Forty years after Landseer studied London Zoo’s polar bears for his Arctic fantasy Man Proposes, God Disposes (also in this exhibition), this photograph reveals the truth of their living conditions. The stark concrete enclosure with its small pool and den had been built in 1844 and was used to house polar bears until 1910.  

This image is one of an extensive London Zoo series by the prolific French photographic postcard firm ‘LL’ (Lévy et Fils). It is a striking but strange composition, evidently more interested in the row of tourists seen from the back than the pair of young bears, ‘Sam’, a male (purchased 1903, shot at the Zoo in 1925 due to illness) and ‘Barbara’, a female (purchased 1904, died 1923), who are dimly glimpsed behind them. One bear is as far away from its onlookers as it can get, stretching up to sniff the air, trying to work out what is beyond its cage.  

From 1900-25 at least 29 polar bears passed through the Zoo. Sam and Barbara, a breeding pair, were responsible for 13 of these, though, as with nearly all polar bears born in captivity in this period, none survived long. All the adults exhibited were born in the wild and captured as cubs. This was just a tiny part of the international polar bear trade.
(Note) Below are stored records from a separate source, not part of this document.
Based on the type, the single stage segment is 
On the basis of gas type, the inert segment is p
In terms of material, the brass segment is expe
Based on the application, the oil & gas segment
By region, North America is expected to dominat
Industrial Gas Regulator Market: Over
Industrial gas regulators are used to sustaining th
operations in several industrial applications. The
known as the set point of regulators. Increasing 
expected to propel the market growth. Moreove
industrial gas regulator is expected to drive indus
Astonishingly, in December 1909, the renowned German animal dealer Carl Hagenbeck brought 70 trained polar bears to perform at the London Hippodrome in The Arctic - a spectacle referencing the loss of the Franklin expedition.   

Seemingly a minor exhibit in Landseer’s day, by this time the polar bears in the Zoo had become public ‘favourites’. Barbara especially emerges as a compelling character, variously described as small, strong, vicious and untrainable, a ‘pet’ of the ladies and children when a cub, and a sensually powerful creature with ‘rippling muscles’ when grown. Like the bears studied by Landseer, however, Sam and Barbara were also famed for their restless pacing, and for their failure to raise their cubs. Both bears were slandered as ‘unnatural parents’ who neglected and sometimes ate their infants. This behaviour is common in unhappy captive animals, as some contemporaries recognised. Constance Pocock, the wife of the Zoo’s then superintendent, knew that many cubs died from exposure because Barbara would not remain in her den, and was unusually empathetic about her unhappiness at raising cubs in an ‘artificial environment’: ‘what [is] more likely than that she should obey a natural instinct[,] and try to carry the cubs with her in search of more congenial surroundings?’ 

That this postcard was considered an acceptable souvenir of the experience of ‘watching the polar bears’ tells us a great deal. Changing attitudes eventually sparked a desire to improve their housing, and in 1913 Sam and Barbara were installed as the star exhibit of the new Mappin Terraces, a concrete diorama designed to look like a natural landscape, but which, unsurprisingly, prioritised attractiveness to visitors over real benefits to animal health and happiness.